■ Exercise prompt ■
Copy every line of the rows below word for word, leaving out the pictures.

↓

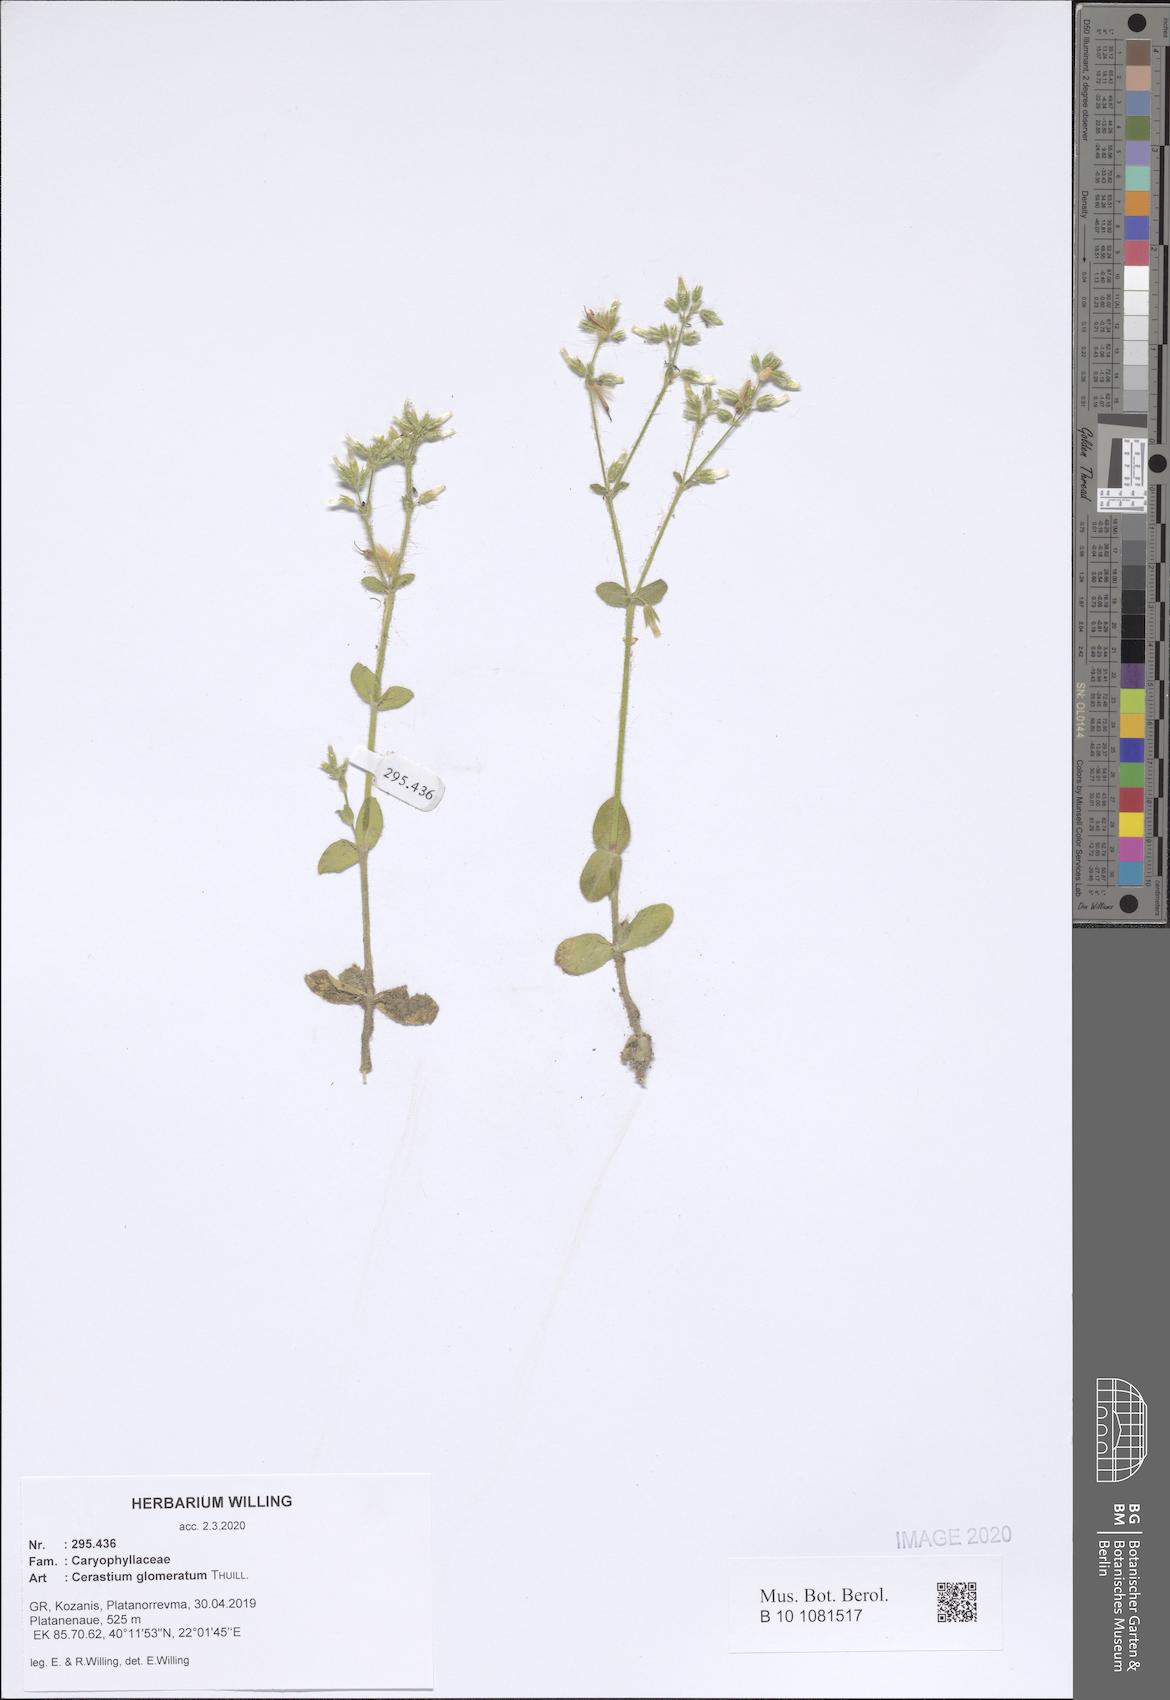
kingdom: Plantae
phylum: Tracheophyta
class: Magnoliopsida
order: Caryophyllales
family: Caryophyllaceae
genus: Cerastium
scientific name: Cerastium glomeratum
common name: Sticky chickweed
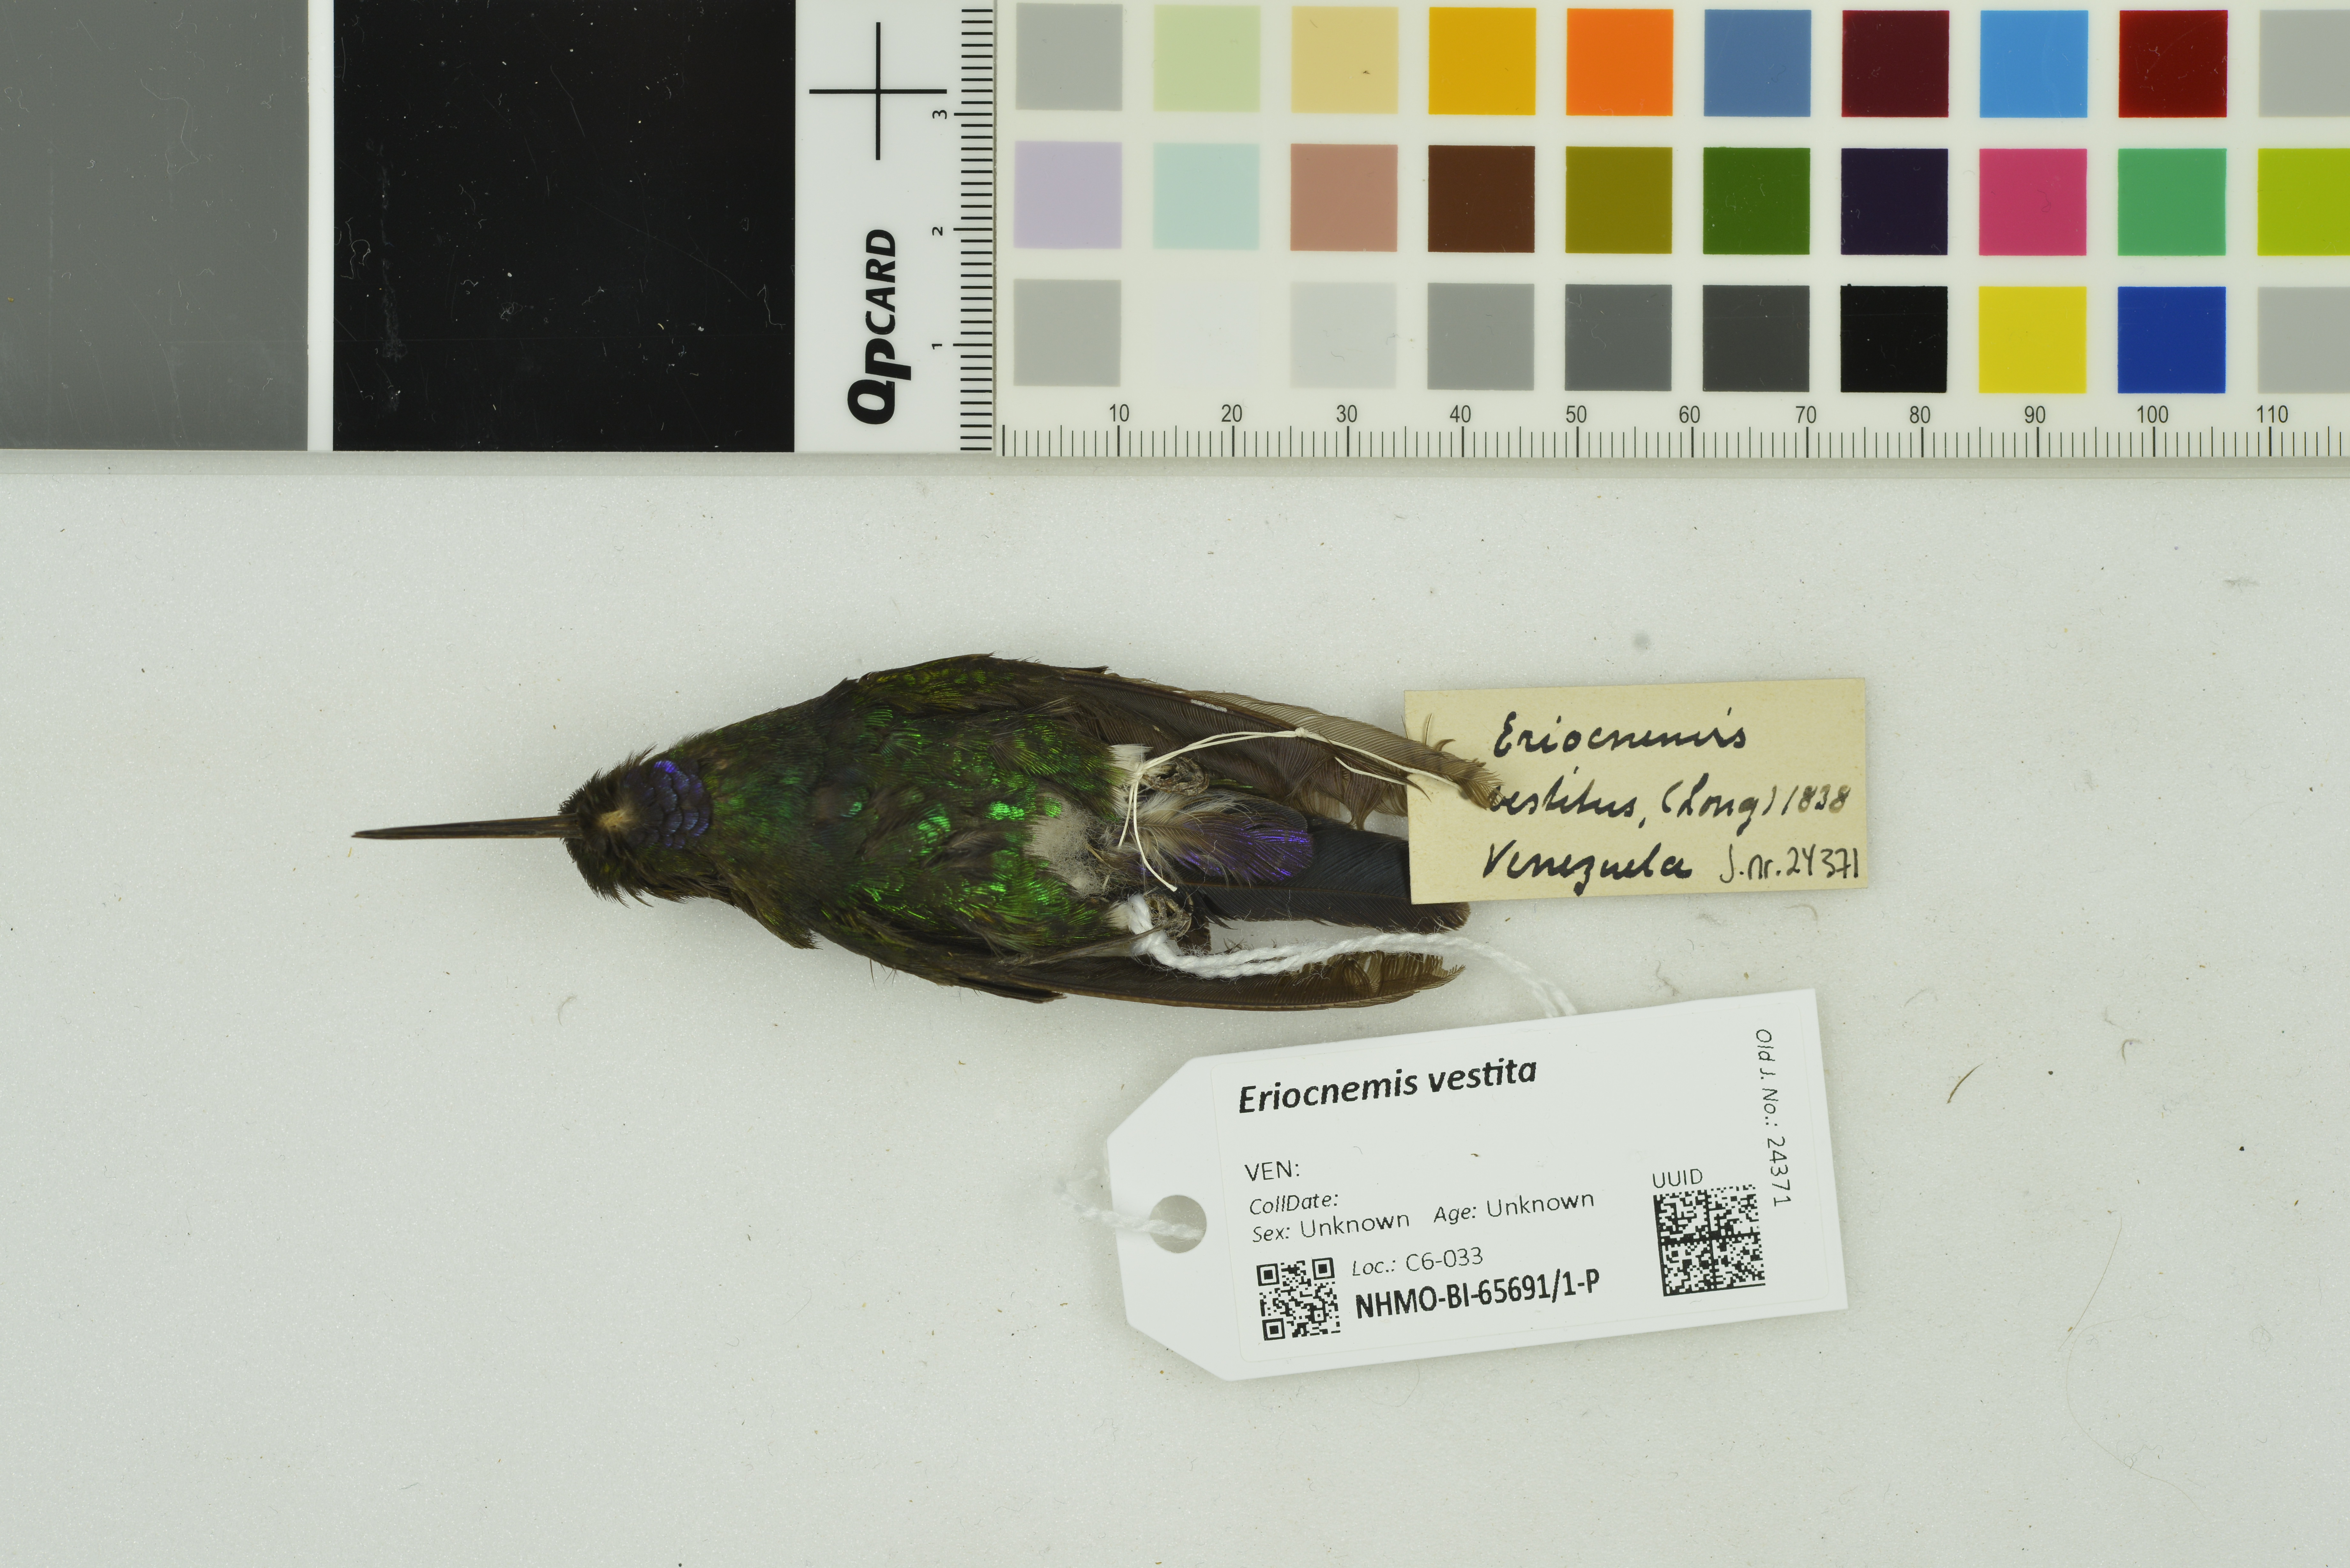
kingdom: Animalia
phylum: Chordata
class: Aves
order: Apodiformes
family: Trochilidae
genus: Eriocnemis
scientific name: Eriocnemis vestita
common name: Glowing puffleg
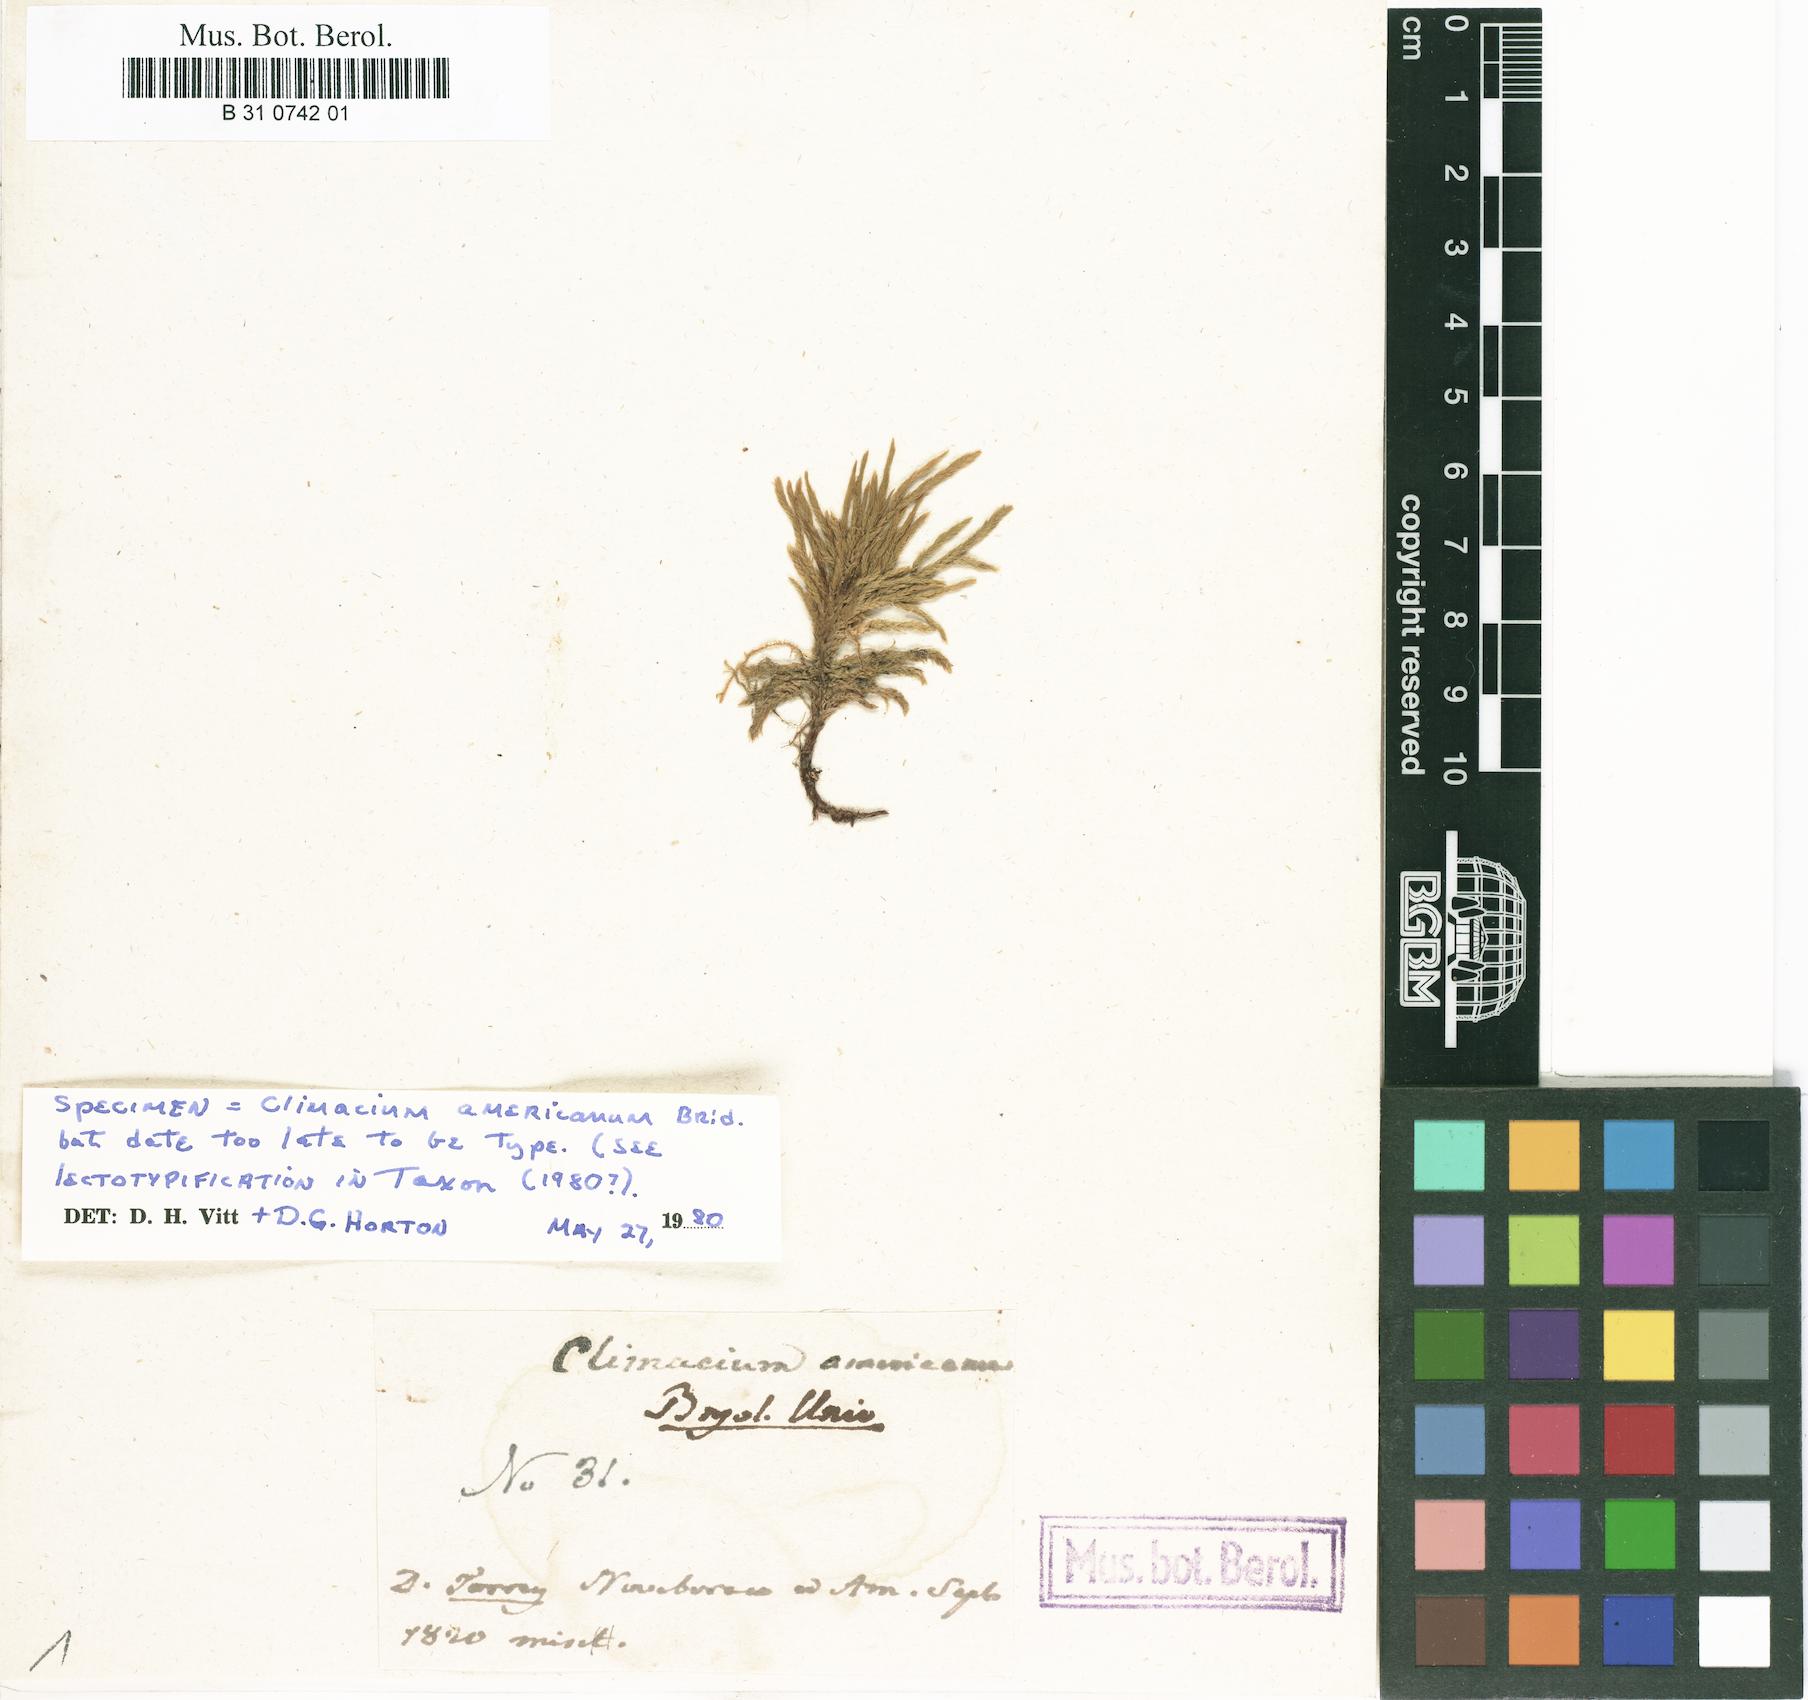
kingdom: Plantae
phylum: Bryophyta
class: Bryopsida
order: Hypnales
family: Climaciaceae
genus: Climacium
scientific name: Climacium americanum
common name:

↑

■ Output ■
kingdom: Plantae
phylum: Tracheophyta
class: Magnoliopsida
order: Caryophyllales
family: Caryophyllaceae
genus: Cerastium
scientific name: Cerastium glomeratum
common name: Sticky chickweed
kingdom: Animalia
phylum: Chordata
class: Aves
order: Apodiformes
family: Trochilidae
genus: Eriocnemis
scientific name: Eriocnemis vestita
common name: Glowing puffleg
kingdom: Plantae
phylum: Bryophyta
class: Bryopsida
order: Hypnales
family: Climaciaceae
genus: Climacium
scientific name: Climacium americanum
common name:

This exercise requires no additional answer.